La mayoría de los cristianos reformados son como yo. Como grupo, tendemos a ser bastante conocedores de las doctrinas que aprendimos en la clase de catecismo y a través de la educación cristiana, pero nos resulta difícil compartir nuestra esperanza personal en Jesucristo.

Todos los años, nuestro equipo de comunicaciones de la ICRNA envía una encuesta a un grupo de congregaciones de la ICR. Cada congregación anima a sus miembros a completar la encuesta, y cuando se cotejan los resultados, surge una línea de tendencia predecible.

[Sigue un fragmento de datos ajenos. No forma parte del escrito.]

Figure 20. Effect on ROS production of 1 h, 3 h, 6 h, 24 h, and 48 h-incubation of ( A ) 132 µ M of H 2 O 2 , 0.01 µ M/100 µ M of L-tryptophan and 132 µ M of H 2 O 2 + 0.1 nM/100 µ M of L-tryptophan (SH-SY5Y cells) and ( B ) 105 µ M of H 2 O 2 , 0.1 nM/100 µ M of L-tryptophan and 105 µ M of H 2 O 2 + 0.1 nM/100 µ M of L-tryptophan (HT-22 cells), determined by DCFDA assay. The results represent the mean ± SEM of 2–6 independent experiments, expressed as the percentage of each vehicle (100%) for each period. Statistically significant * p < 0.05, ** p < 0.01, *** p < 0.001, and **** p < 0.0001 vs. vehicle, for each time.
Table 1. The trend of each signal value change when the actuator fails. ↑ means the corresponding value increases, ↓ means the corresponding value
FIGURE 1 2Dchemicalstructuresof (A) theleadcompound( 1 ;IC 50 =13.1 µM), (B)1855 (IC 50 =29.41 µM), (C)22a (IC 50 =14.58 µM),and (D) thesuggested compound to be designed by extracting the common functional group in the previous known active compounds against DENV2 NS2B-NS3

Cada año, sólo un tercio de los encuestados afirma que es "siempre" o "casi siempre" cierto que habla regularmente con otros sobre su vida espiritual. Esta pregunta es una de las menos puntuadas cada año. Sospecho que ésta es una de las razones por las que nuestras estadísticas (y nuestras experiencias personales) indican que los bautismos de adultos de nuevos creyentes son poco frecuentes en muchas de nuestras iglesias. Si le interesa saber más, eche un vistazo a las estadísticas de nuestro Anuario y a los resultados de nuestra encuesta denominacional.

¿Cómo podemos sentirnos más cómodos hablando de nuestra fe y haciendo evangelismo? En primer lugar, reconocemos que es el evangelio de Jesucristo y la misteriosa obra del Espíritu Santo lo que salva a quienes Dios elige (Ef. 1:3-14; Catecismo de Heidelberg, P&R 21). No es— y nunca será— el resultado de una presentación confiada y pulida.

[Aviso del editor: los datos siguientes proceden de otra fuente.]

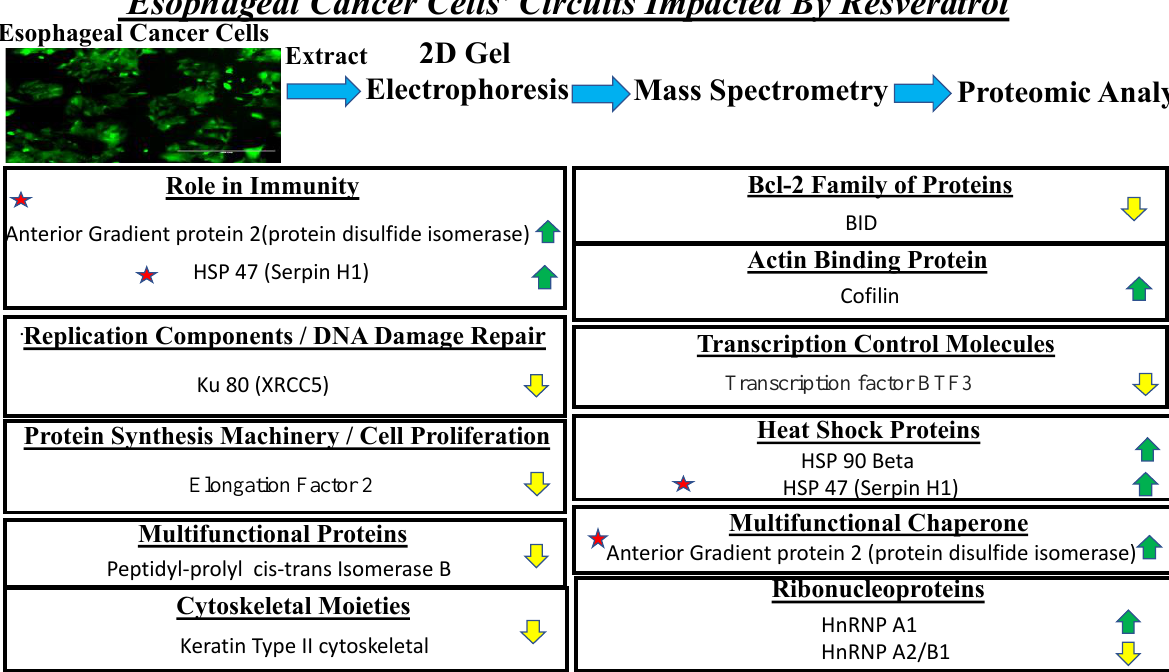
Figure 7. Schematic representation of pivotal circuits deregulated in the three esophageal adenocarcinoma cell lines (OE33, OE19 and FLO-1). Upregulated molecules are indicated by green arrow. Downregulated molecules are indcated by yellow arrow. Star represents the additional role of the identified entities in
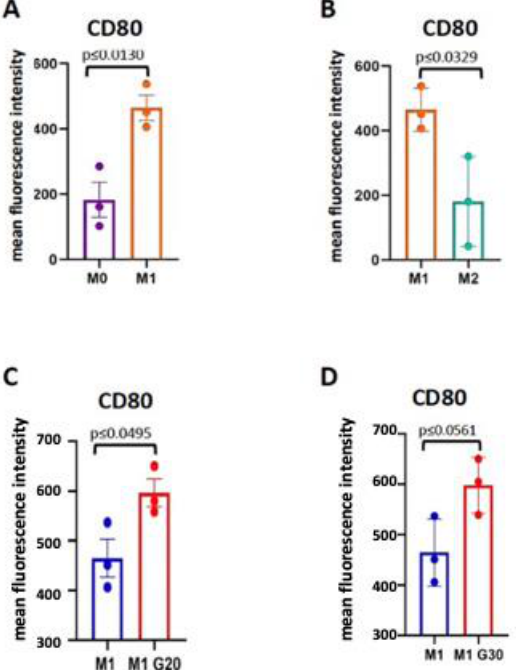
Figure 14. Specificity of expression of M1 marker CD80. ( A – D ) Comparison of CD80 expression levels between MO, M1, and M2 macrophages treated and untreated with gadolinium showed that the high expression of CD80 was specific for the M1 macrophages.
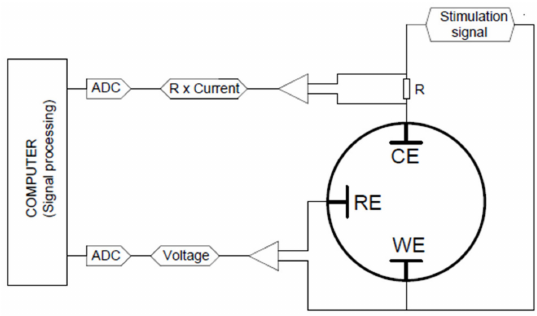
Figure 4. Simplified diagram of the voltage transient (VT) measurement setup used in our lab. WE, RE, and CE represent the working, reference, and counter electrodes,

Sin embargo, también reconocemos que confesar esto no es una excusa para descuidar nuestro testimonio. Más bien, es un consuelo saber que, en la evangelización, Dios es el actor principal y nosotros simplemente cooperamos con el Espíritu Santo. En lugar de quedarse de brazos cruzados, los creyentes reformados pueden compartir su fe con liberalidad y alegría, sabiendo que en Cristo ya se han sembrado las semillas.

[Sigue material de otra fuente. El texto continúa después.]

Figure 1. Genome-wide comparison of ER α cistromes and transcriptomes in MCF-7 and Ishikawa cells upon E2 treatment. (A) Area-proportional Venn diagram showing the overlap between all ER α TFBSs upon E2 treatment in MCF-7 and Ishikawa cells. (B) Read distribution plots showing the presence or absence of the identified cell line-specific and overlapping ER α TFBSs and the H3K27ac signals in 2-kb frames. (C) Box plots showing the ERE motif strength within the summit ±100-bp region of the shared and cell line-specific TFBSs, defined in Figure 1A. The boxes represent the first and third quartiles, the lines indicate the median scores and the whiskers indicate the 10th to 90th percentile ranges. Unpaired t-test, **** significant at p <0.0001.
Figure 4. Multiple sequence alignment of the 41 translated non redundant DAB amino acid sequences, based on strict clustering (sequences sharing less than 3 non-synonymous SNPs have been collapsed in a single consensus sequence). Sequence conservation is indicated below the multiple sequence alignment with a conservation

En segundo lugar, somos conscientes de que las relaciones personales son el principal medio para comunicar el Evangelio. Dios puede utilizar coincidencias aparentes y citas providenciales para llevar a la gente a la fe, pero lo más frecuente es que Dios actúe a través de los esfuerzos obedientes e intencionados de los creyentes para acercarse a los perdidos y a los que sufren.

Durante los inicios de la Iglesia, el testimonio evangélico más eficaz se producía cuando los cristianos atendían a los enfermos, daban de comer a los pobres y rescataban a los niños abandonados (véase The Patient Ferment of the Early Church, de Alan Kreider). Hoy en día, el testimonio más fructífero suele darse en torno a una taza de café, un diagnóstico de cáncer o una conversación en el comedor con un compañero de trabajo confundido.

Cuando pienso en lo que aprendí de mis mentores sobre cómo ser mejor testigo, destacan dos palabras: amor y práctica. El amor por los no creyentes nos impulsa a entablar relaciones y mantener conversaciones. La práctica a la hora de compartir nuestras historias de fe y algunos versículos bíblicos especiales nos ayudan a sentirnos más cómodos. Dios hará el resto a su debido tiempo.